Quando exercia o seu último mandato de prefeito de Londrina, de 1997 a 2000, Belinati teve movimentações na conta bancária que não estariam de acordo com a renda. Constatada a divergência pela Receita Federal, o órgão cobrou explicações e emitiu guia para recolhimento da diferença de imposto de renda. Por não ter sido paga, foi enviada representação contra o ex-prefeito para o Ministério Público Federal (MPF). A ação penal foi apresentada à Justiça em 2003.

O advogado Antonio Carlos de Andrade Vianna, que defende Belinati em todas as ações na área criminal, negou que os valores divergentes no processo sobre suposta sonegação tenham origem ilícita. "Foram feitas diversas diligências mas não se constatou isso. A acusação contra Belinati é de sonegação fiscal, não há nada de enriquecimento ilícito ou corrupção."

De acordo com Vianna, por ter completado 70 anos recentemente – dia 25 de outubro – o prazo de prescrição cai pela metade. Ele informou que a defesa não vai se movimentar no sentido de garantir a redução. "Isso compete ao juiz, que poderá analisar durante o processo ou tudo na sentença." Vianna não soube dizer se o processo está perto do desfecho. Pela pesquisa feita no portal da Justiça Federal do Paraná, houve interrupções, algumas de até dois anos, no andamento da matéria. "Houve erros formais, mais tarde corrigidos, voltando à tramitação."

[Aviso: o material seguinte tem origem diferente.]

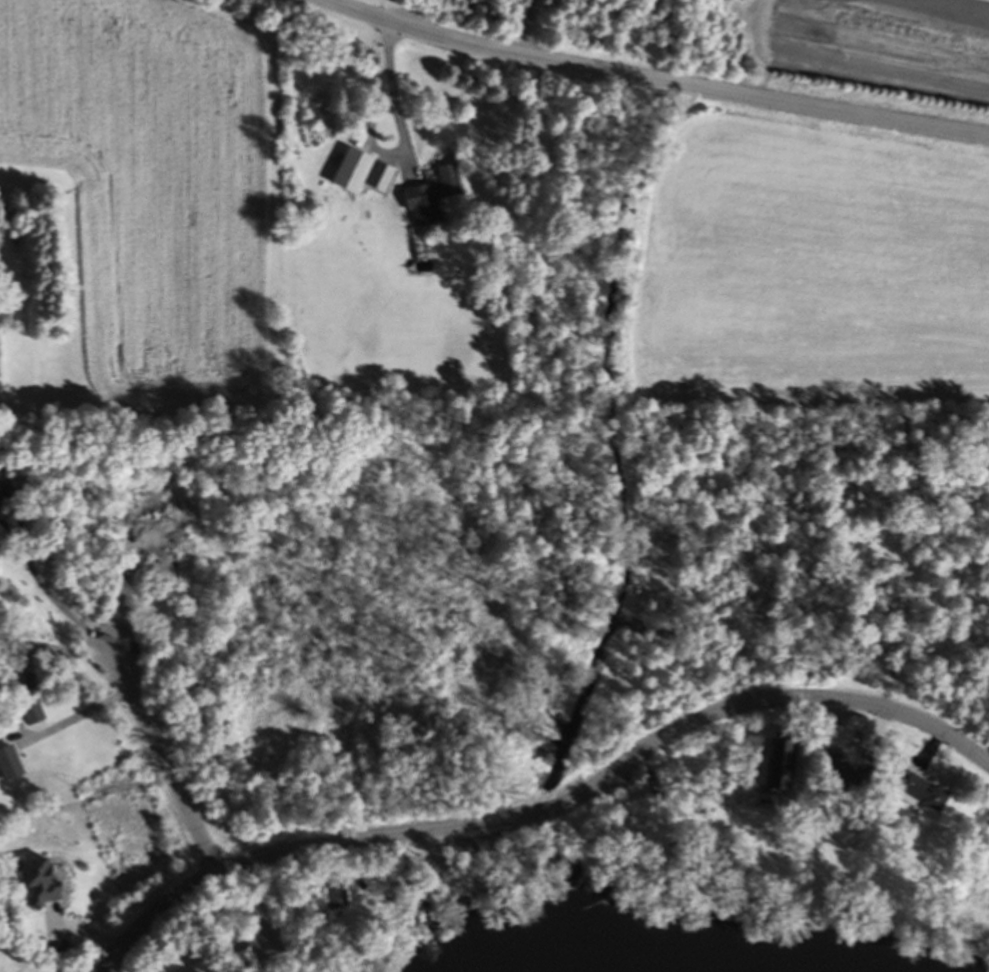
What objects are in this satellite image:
road: (411, 13)
road: (527, 29)
road: (652, 84)
road: (397, 95)
building: (353, 174)
building: (432, 200)
building: (175, 510)
road: (44, 589)
road: (55, 648)
building: (33, 717)
road: (81, 718)
road: (171, 765)
building: (10, 766)
building: (779, 766)
building: (924, 796)
road: (555, 807)
building: (39, 886)
building: (246, 962)

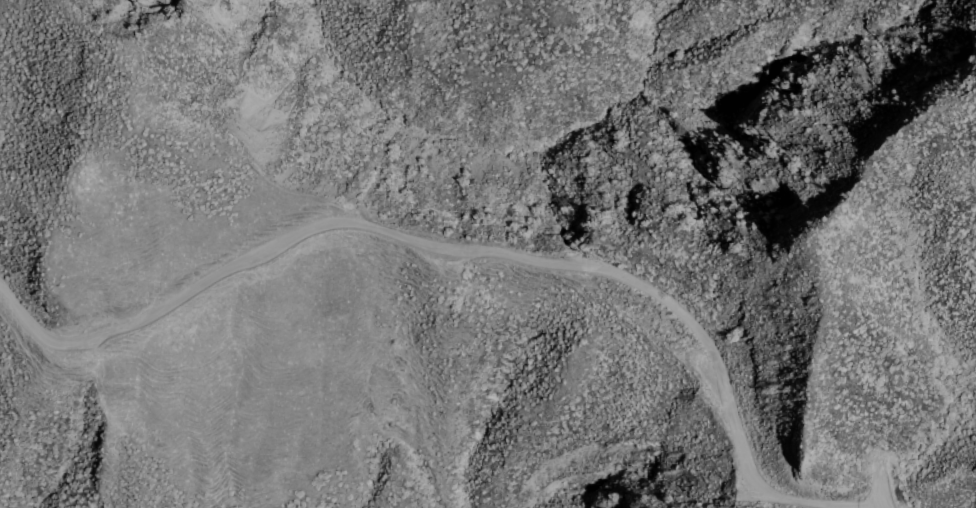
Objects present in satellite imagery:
road: (479, 246)

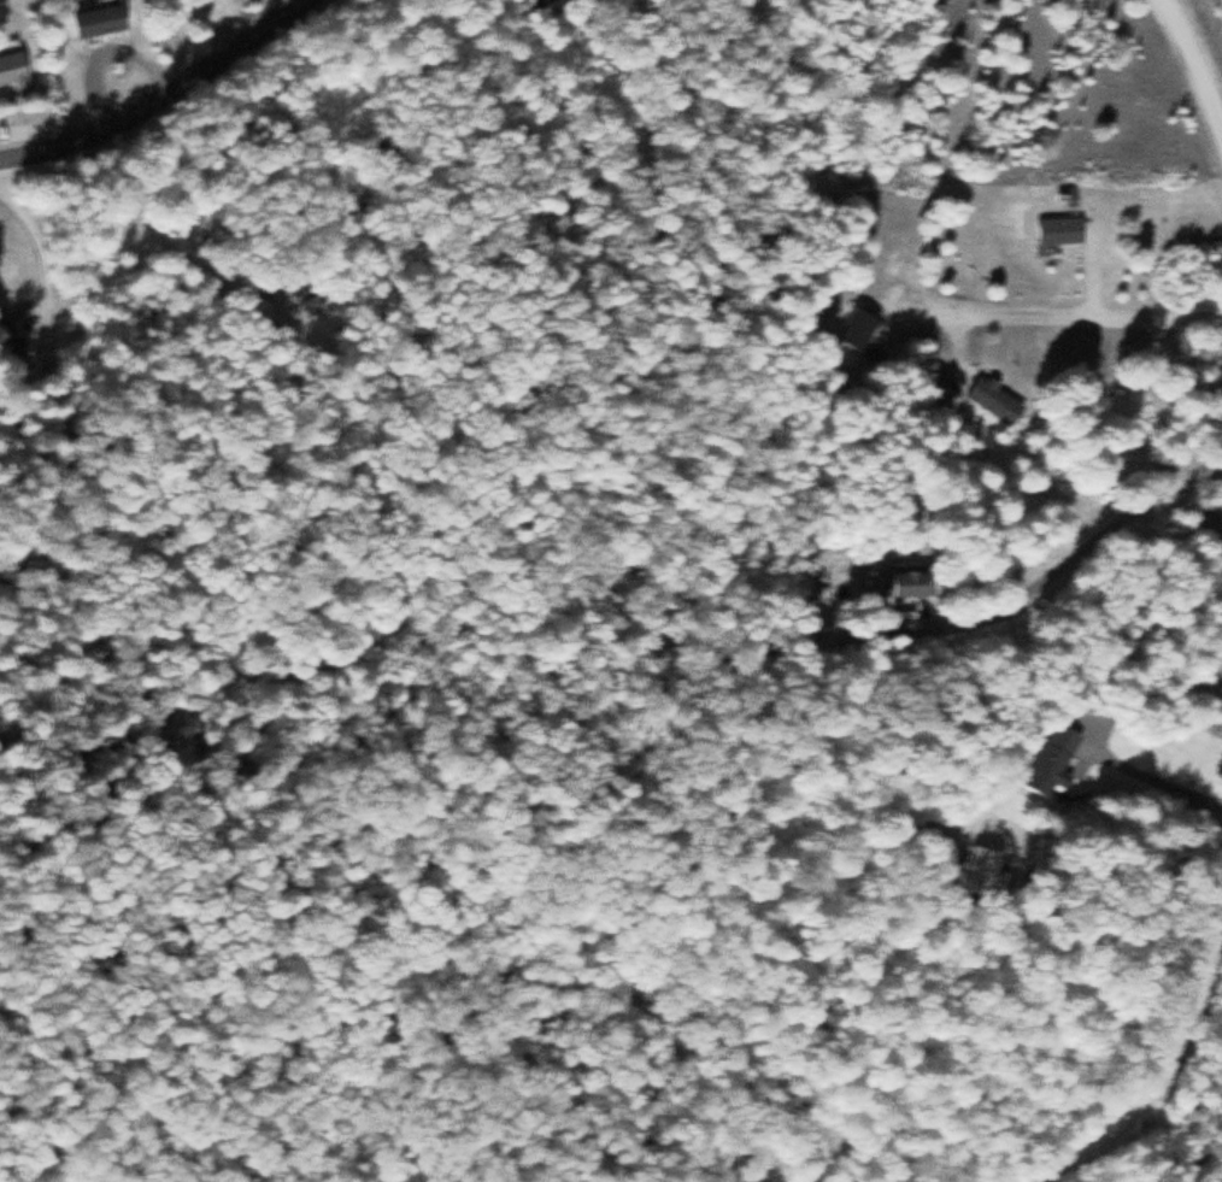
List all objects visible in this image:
building: (96, 18)
road: (1200, 48)
building: (13, 71)
road: (165, 101)
building: (1061, 228)
road: (1074, 317)
building: (858, 326)
building: (13, 342)
building: (997, 398)
building: (909, 578)
building: (1050, 758)
road: (1158, 1087)
building: (815, 1178)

Neste tipo de ação penal, o pagamento do valor em discussão pode encerrar a investigação. Mas esta não foi a opção do ex-prefeito. Segundo o advogado, o fato é discutido numa outra ação civil pública, "onde é argumentado que a movimentação financeira por si só não é renda e, se não é renda, não gera o tributo". A FOLHA procurou o MPF, mas nenhum procurador quis falar sobre o caso. A assessoria de imprensa informou que, por se tratar de ação antiga, não tinha acesso à denúncia apresentada à Justiça e, portanto, não poderia dar mais detalhes.